Me encontraba reducida, tan pequeña como una de aquellas hormigas que había visto al despertarme, incluso creo que era una hormiga, con sus patitas y sus antenas. Pero una hormiga que ha perdido su fila y merodea despistada por un andén del metro, con esa laboriosidad inútil de las hormigas aisladas. Intenté volver a casa andando pero mis pasitos eran muy cortos. Me fijé en los pies del Día Tonto y comprobé que llevaba sandalias, y de ellas sobresalía un dedo gordo, inmenso. Me subí en él y esperé a ser conducida a dónde él quisiese. Pero me llevó a casa. Y fue en el ascensor, cuando un joven me preguntó a qué piso iba, cuando se me ocurrió.

—Al veinticuatro —contesté muy bajito, consciente de los ocho pisos de mi casa, más que todo por adelantarme al Día Tonto. El vecino me miró extrañado, pero yo no dije nada. El Día Tonto me dio la espalda como marcando su fastidio al verse interrumpido en su trabajo, se le veía el deseo de adueñarse de nuevo de la situación. Intentaba obligarme a pedir disculpas y sonreía de forma grotesca, pero yo seguía ahí, en silencio, paladeando su estupor, y esperando que el vecino bajara en el cuarto.

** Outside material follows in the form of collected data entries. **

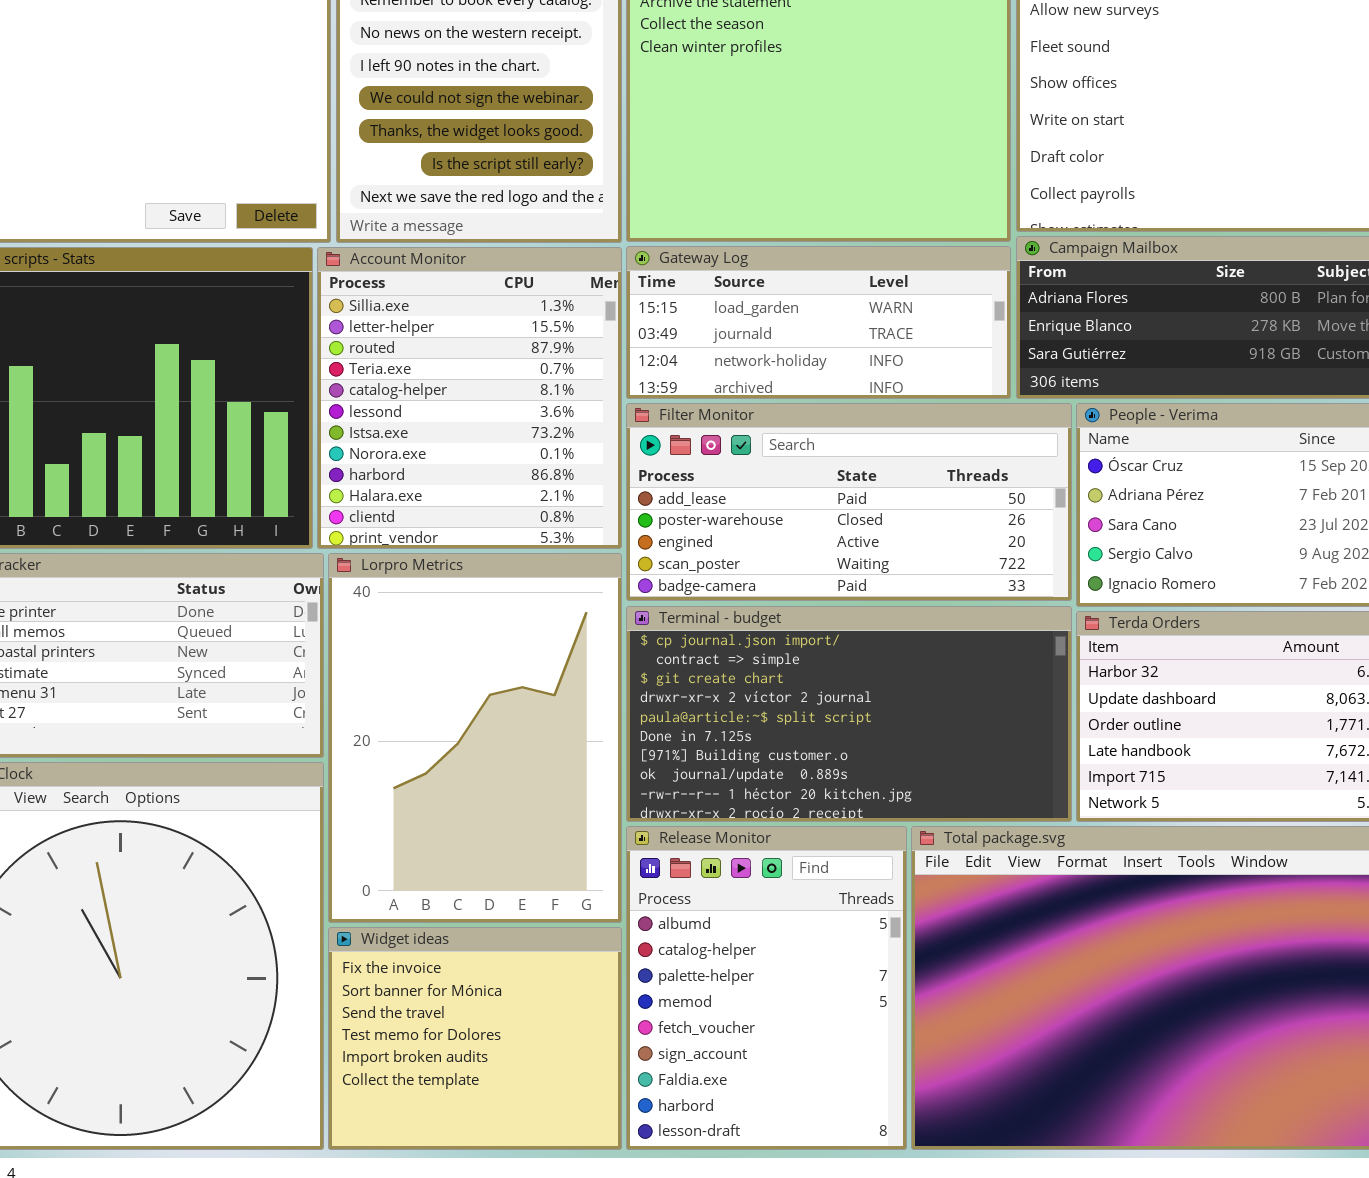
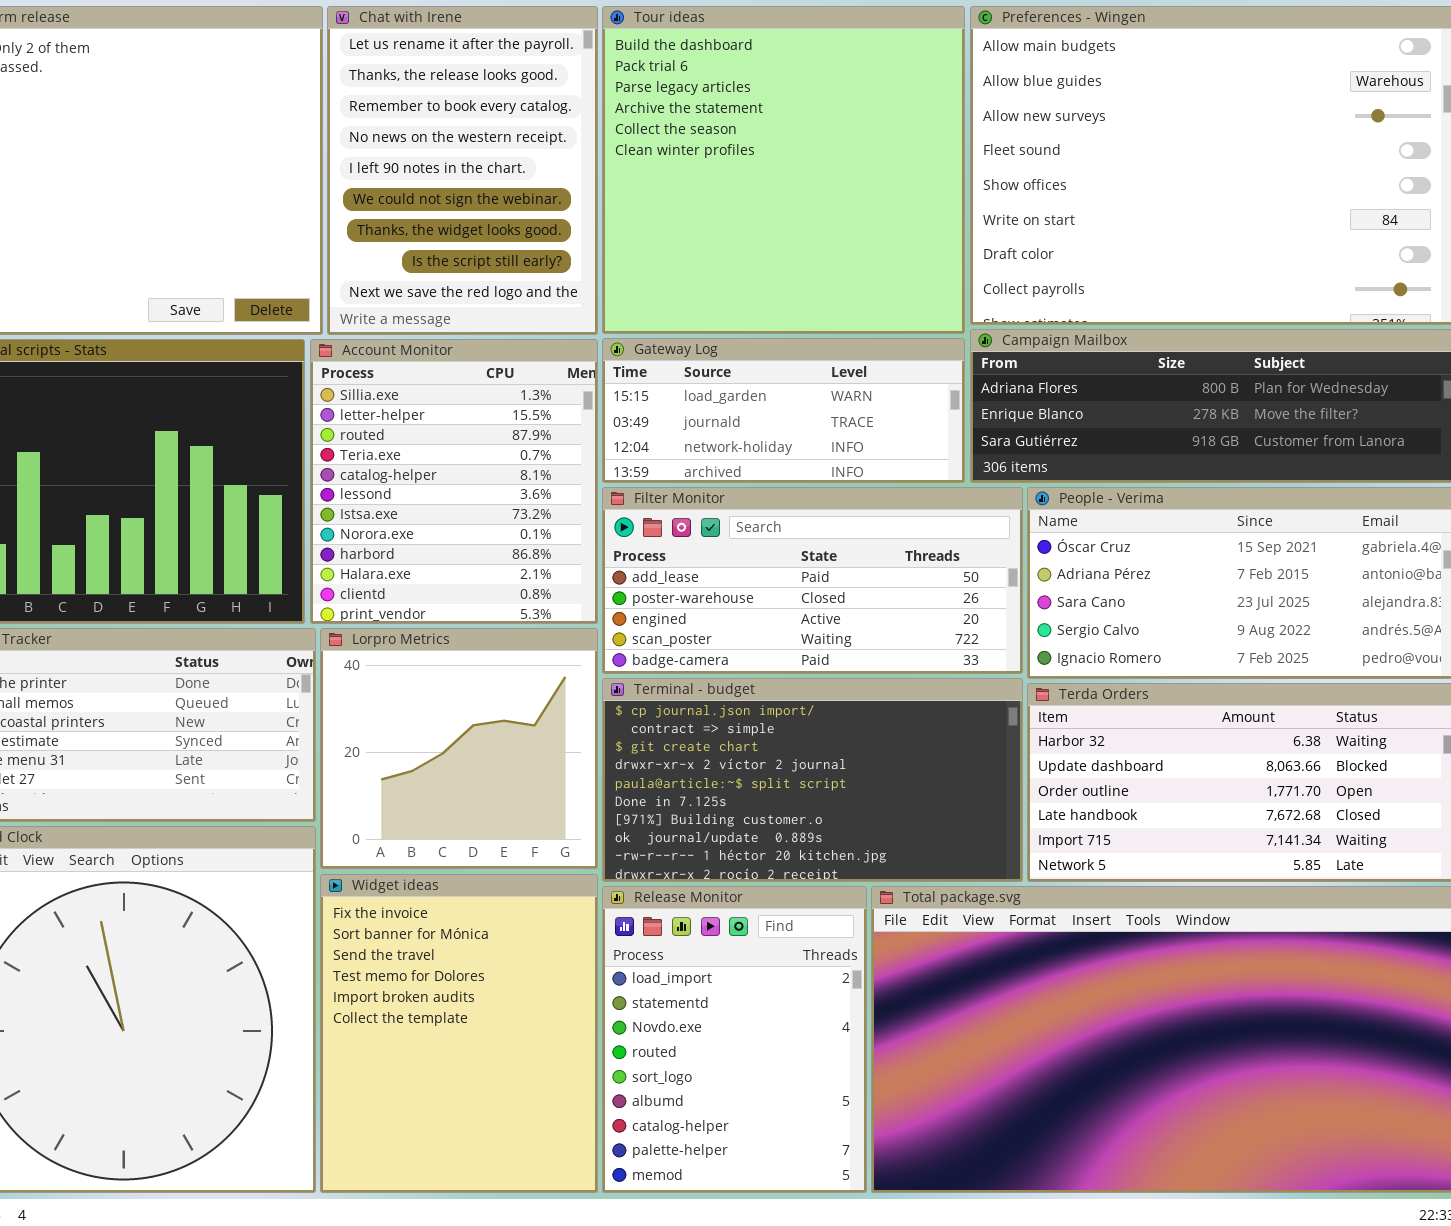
Lorpro Metrics: [328,553,622,923] -> [320,628,598,869], resized
Release Monitor: [626,826,907,1150] -> [602,886,867,1193], scrolled up 5 rows
Widget ideas: [328,927,622,1150] -> [320,874,598,1193], resized

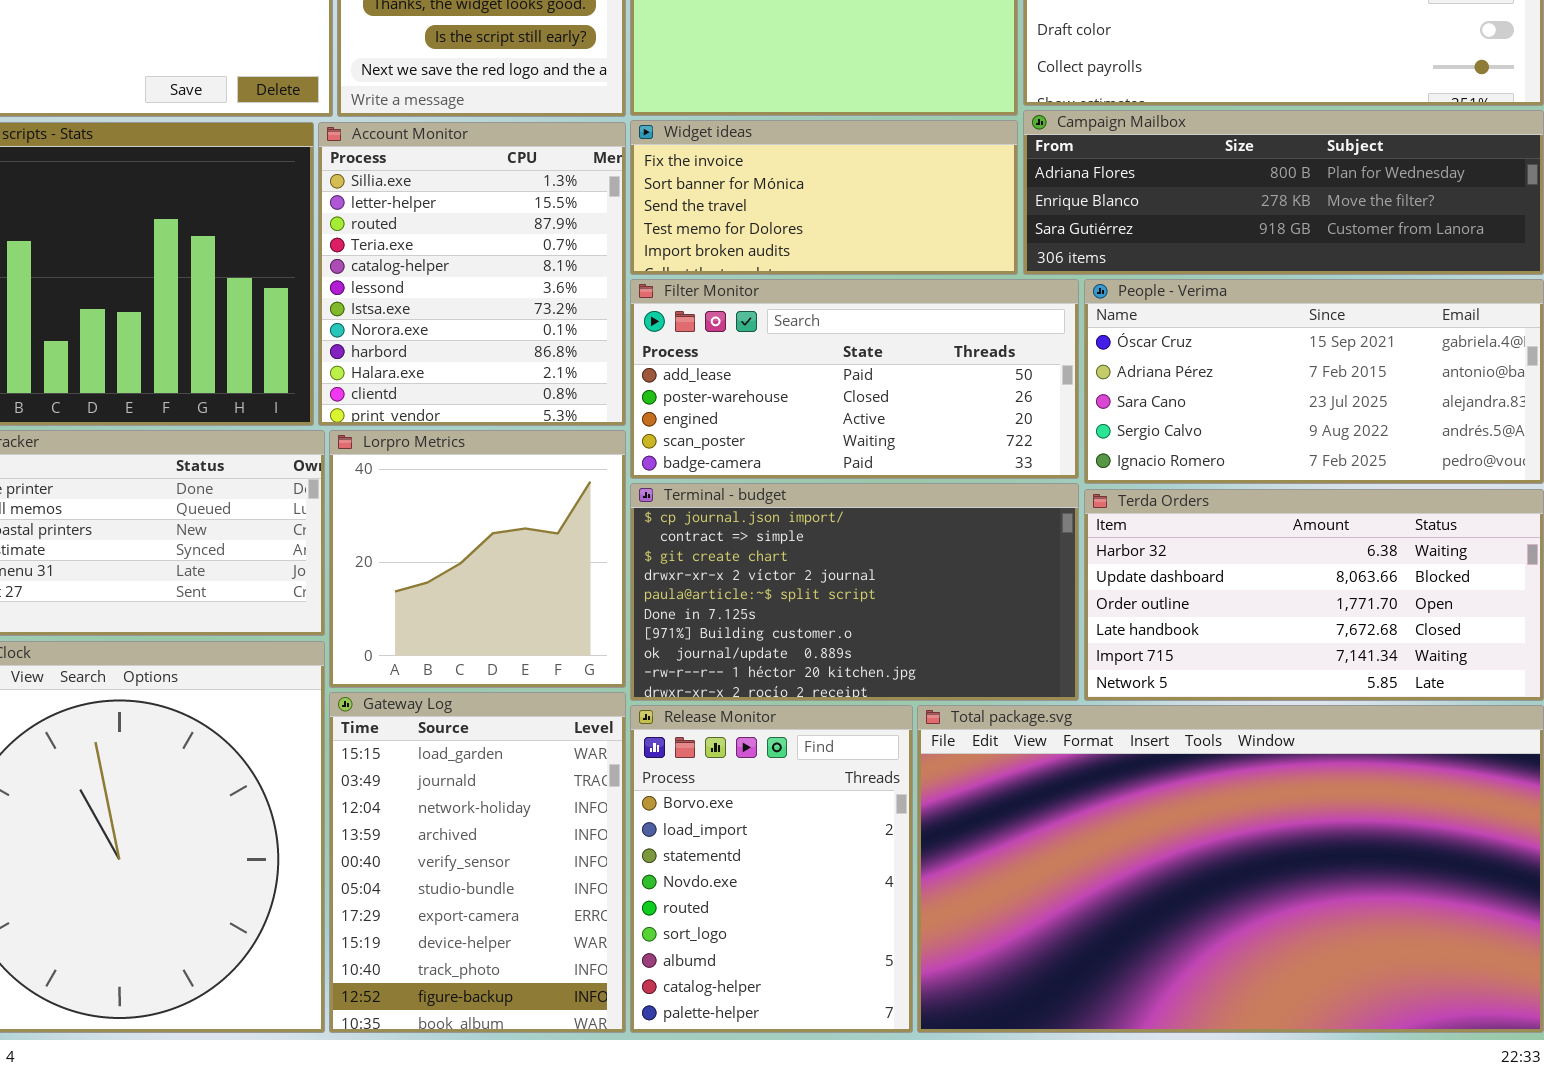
Gateway Log: [602,338,965,483] -> [329,692,626,1033], moved, resized
Widget ideas: [320,874,598,1193] -> [630,120,1018,275], moved, resized
Release Monitor: [602,886,867,1193] -> [630,705,913,1033], scrolled up 1 row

—Bueno, pues hasta luego —dijo al salir.

El día tonto frunció el ceño y lo noté descolocado, sin saber que hacer. Bostezó y se dirigió al silloncito azul, el que está al lado de mi cama. Y fue entre el balanceo de sus risas tristes y sus ronquidos, como me quedé dormida.

Amanecía cuando vi al Día Tonto marcharse por el balcón, con su risa sin ganas, desde dentro. Me levanté, puse agua en la cafetera, y me fui a la ducha. En la cocina continuaba la hilera de hormigas, ordenada y repetida, como una letanía.